738
(95) Byehliy

A few days ago I noted that books like Lolita, Lady Chatterley’s Lover, The Tropic of Capricorn, and Naked Lunch were used to break down censorship rules in the West. The books themselves are not the problem—the books are grey zone works. As with psychopathy, the wholesomeness of a book is not diagnosed—really diagnosed—in a check-list manner; rather, it’s about a constellation of behaviours and traits—as such, there will always be intermediate books. Lolita is not simply pornographic, it is highly artistic—yet it does contain an unwholesome erotic element in it where the reader is invited to act out, acting-out being a preparation for action, a sexual adventure with a young girl.

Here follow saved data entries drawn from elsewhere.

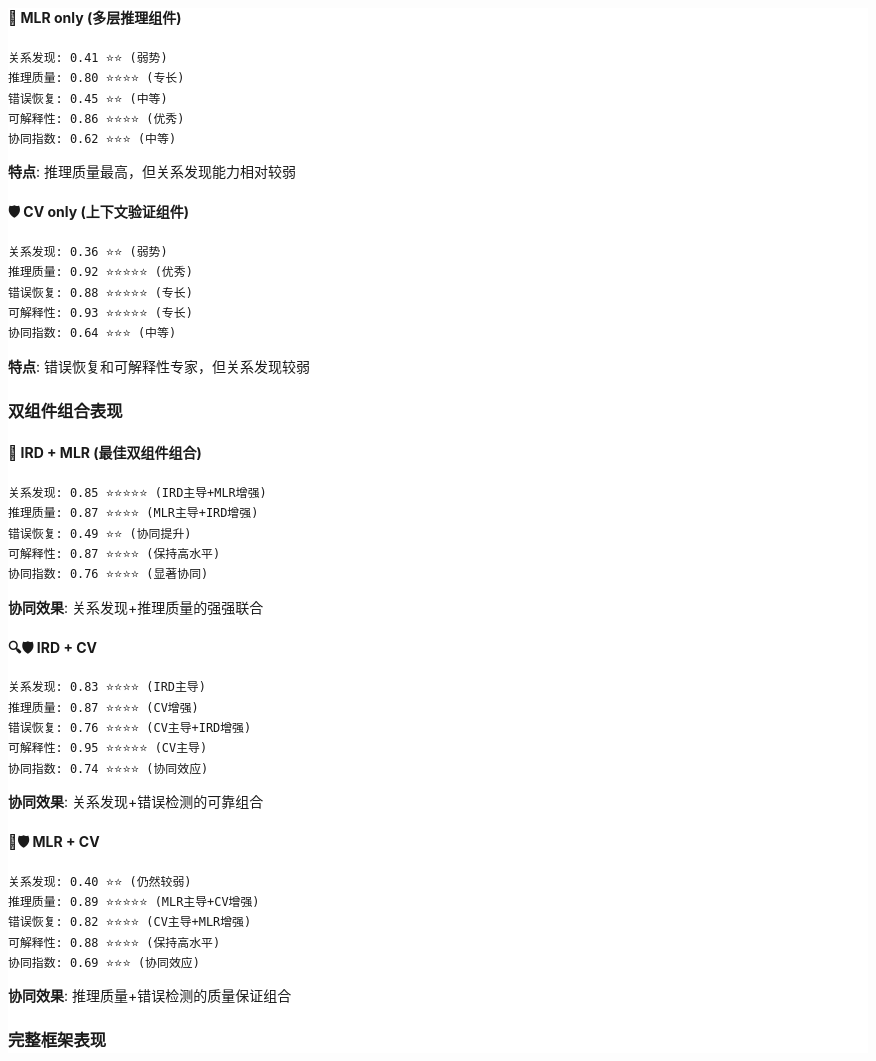 #### 🧠 MLR only (多层推理组件)
```
关系发现: 0.41 ⭐⭐ (弱势)
推理质量: 0.80 ⭐⭐⭐⭐ (专长)
错误恢复: 0.45 ⭐⭐ (中等)
可解释性: 0.86 ⭐⭐⭐⭐ (优秀)
协同指数: 0.62 ⭐⭐⭐ (中等)
```
**特点**: 推理质量最高，但关系发现能力相对较弱

#### 🛡️ CV only (上下文验证组件)
```
关系发现: 0.36 ⭐⭐ (弱势)
推理质量: 0.92 ⭐⭐⭐⭐⭐ (优秀)
错误恢复: 0.88 ⭐⭐⭐⭐⭐ (专长)
可解释性: 0.93 ⭐⭐⭐⭐⭐ (专长)
协同指数: 0.64 ⭐⭐⭐ (中等)
```
**特点**: 错误恢复和可解释性专家，但关系发现较弱

### 双组件组合表现

#### 🤝 IRD + MLR (最佳双组件组合)
```
关系发现: 0.85 ⭐⭐⭐⭐⭐ (IRD主导+MLR增强)
推理质量: 0.87 ⭐⭐⭐⭐ (MLR主导+IRD增强)
错误恢复: 0.49 ⭐⭐ (协同提升)
可解释性: 0.87 ⭐⭐⭐⭐ (保持高水平)
协同指数: 0.76 ⭐⭐⭐⭐ (显著协同)
```
**协同效果**: 关系发现+推理质量的强强联合

#### 🔍🛡️ IRD + CV
```
关系发现: 0.83 ⭐⭐⭐⭐ (IRD主导)
推理质量: 0.87 ⭐⭐⭐⭐ (CV增强)
错误恢复: 0.76 ⭐⭐⭐⭐ (CV主导+IRD增强)
可解释性: 0.95 ⭐⭐⭐⭐⭐ (CV主导)
协同指数: 0.74 ⭐⭐⭐⭐ (协同效应)
```
**协同效果**: 关系发现+错误检测的可靠组合

#### 🧠🛡️ MLR + CV
```
关系发现: 0.40 ⭐⭐ (仍然较弱)
推理质量: 0.89 ⭐⭐⭐⭐⭐ (MLR主导+CV增强)
错误恢复: 0.82 ⭐⭐⭐⭐ (CV主导+MLR增强)
可解释性: 0.88 ⭐⭐⭐⭐ (保持高水平)
协同指数: 0.69 ⭐⭐⭐ (协同效应)
```
**协同效果**: 推理质量+错误检测的质量保证组合

### 完整框架表现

The fact is that any society can stand one or two Lolitas or Naked Lunches—it’s not the end of the world, the books do have artistic value and were not just produced to titillate. Yet what happened with these titles in the 1960s was not one or two borderline cases; rather, these titles were sought out and used to force test cases in the courts to knock down censorship laws—push the laws down with high-quality borderline work so that the full black tide of obscenity could flow into the culture. As previously noted, men like Burroughs, author of Naked Lunch, were plucked from unpublished obscurity by powerful aristocrats and publicised as cause célèbres.
In another constellation, the legal constellation, there was a problem: it was not about an odd perverse but remarkable book here and there, it was many remarkable but perverse books pushed forward at once to break the system—and that is a big difference. There are genuine Puritans who would ban anything that isn’t a didactic and anodyne tale—indeed, the original Puritans banned Shakespeare and his “enormous ‘c’ by which she makes her ‘p’”. For liberals, all conservatives are that—philistines who would ban Shakespeare; perhaps some are—though actually, when it comes to censorship, liberals are taking the p.